Where the video gets thinner is the gap between the model and the evidence. Jouvenel was writing about European feudalism collapsing into mass democracy. India never had European feudalism, did have caste hierarchies that the British both froze and reorganised, and reservations were a deliberate policy response to documented exclusion, not just a tool of central power expansion. Dhar largely brushes past the redistributive case. The Vemula example is rhetorically strong but does not by itself show that the broader anti-discrimination apparatus is misdirected — one closure report doesn’t settle a category. The treatment of the upper-caste middle as a heroic guardian of liberty also conveniently flattens the question of whose liberty was being guarded historically.

The prescription — Dharma as a transcendent limit on state power — is the part where political theory shades into theology, and reasonable readers will land in different places.

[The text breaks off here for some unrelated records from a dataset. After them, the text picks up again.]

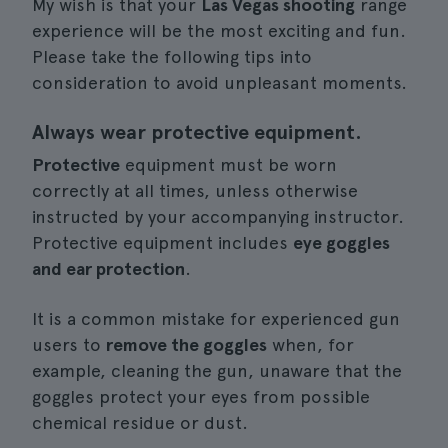
My wish is that your
Las Vegas shooting
range
experience will be the most exciting and fun.
Please take the following tips into
consideration to avoid unpleasant moments.
Always wear protective equipment.
Protective
equipment must be worn
correctly at all times, unless otherwise
instructed by your accompanying instructor.
Protective equipment includes
eye goggles
and ear protection
.
It is a common mistake for experienced gun
users to
remove the goggles
when, for
example, cleaning the gun, unaware that the
goggles protect your eyes from possible
chemical residue or dust.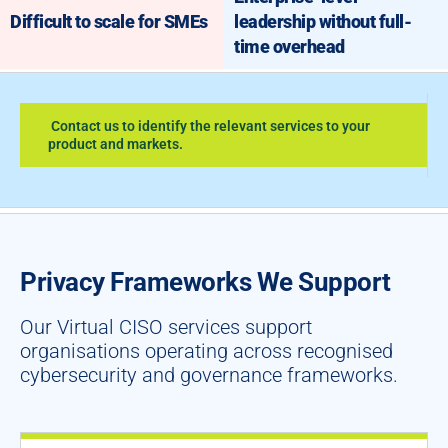
Difficult to scale for SMEs
leadership without full-
time overhead
Contact us to identify the relevant services to your
product and markets.
Privacy Frameworks We Support
Our Virtual CISO services support
organisations operating across recognised
cybersecurity and governance frameworks.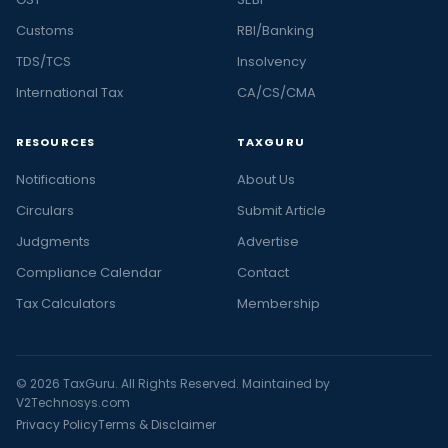
Customs
RBI/Banking
TDS/TCS
Insolvency
International Tax
CA/CS/CMA
RESOURCES
TAXGURU
Notifications
About Us
Circulars
Submit Article
Judgments
Advertise
Compliance Calendar
Contact
Tax Calculators
Membership
© 2026 TaxGuru. All Rights Reserved. Maintained by
V2Technosys.com
Privacy Policy
Terms & Disclaimer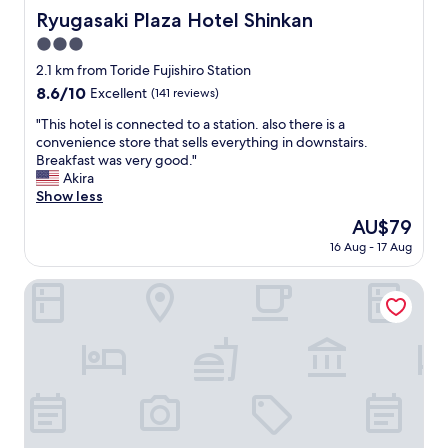
Ryugasaki Plaza Hotel Shinkan
Ryugasaki Plaza Hotel Shinkan
3.0
star
2.1 km from Toride Fujishiro Station
property
8.6
8.6/10
Excellent
(141 reviews)
out
"
"This hotel is connected to a station. also there is a
of
T
convenience store that sells everything in downstairs.
10,
h
Breakfast was very good."
Excellent,
i
Akira
(141
s
Show less
reviews)
h
The
AU$79
o
price
16 Aug - 17 Aug
t
is
e
AU$79
l
ROOM Ryugasaki
i
s
c
o
n
n
e
c
t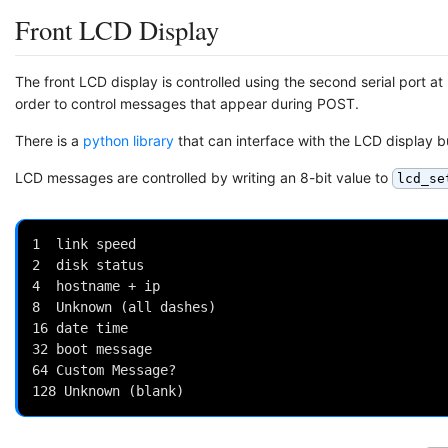
Front LCD Display
The front LCD display is controlled using the second serial port 
order to control messages that appear during POST.
There is a
python library
that can interface with the LCD display b
LCD messages are controlled by writing an 8-bit value to
lcd_se
1  link speed

2  disk status

4  hostname + ip

8  Unknown (all dashes)

16 date time

32 boot message

64 Custom Message?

As a structural diagnosis of why caste politics keeps escalating despite being electorally costly to almost everyone, the Nash-equilibrium-plus-Jouvenel frame is at least a sharper tool than most. As a complete account, it is a half-explanation dressed up as the whole one.

Six out of ten. Useful for the theoretical lens, suspect on the politics it props up.

Further Reading

  • Bertrand de Jouvenel, On Power: Its Nature and the History of Its Growth (1945) — the source text for the high/middle/low model and the critique of democratic absolutism.
  • Bertrand de Jouvenel, Sovereignty: An Inquiry into the Political Good — companion volume on the limits of majority will.
  • Christophe Jaffrelot, India’s Silent Revolution — the standard historical account of OBC and Dalit political rise that this video is implicitly arguing against.
  • Sunil Khilnani, The Idea of India — for the Nehruvian self-understanding that Jouvenel-style readings reject.
  • B. R. Ambedkar, Annihilation of Caste — to read the actual Ambedkarite argument rather than its political afterlife.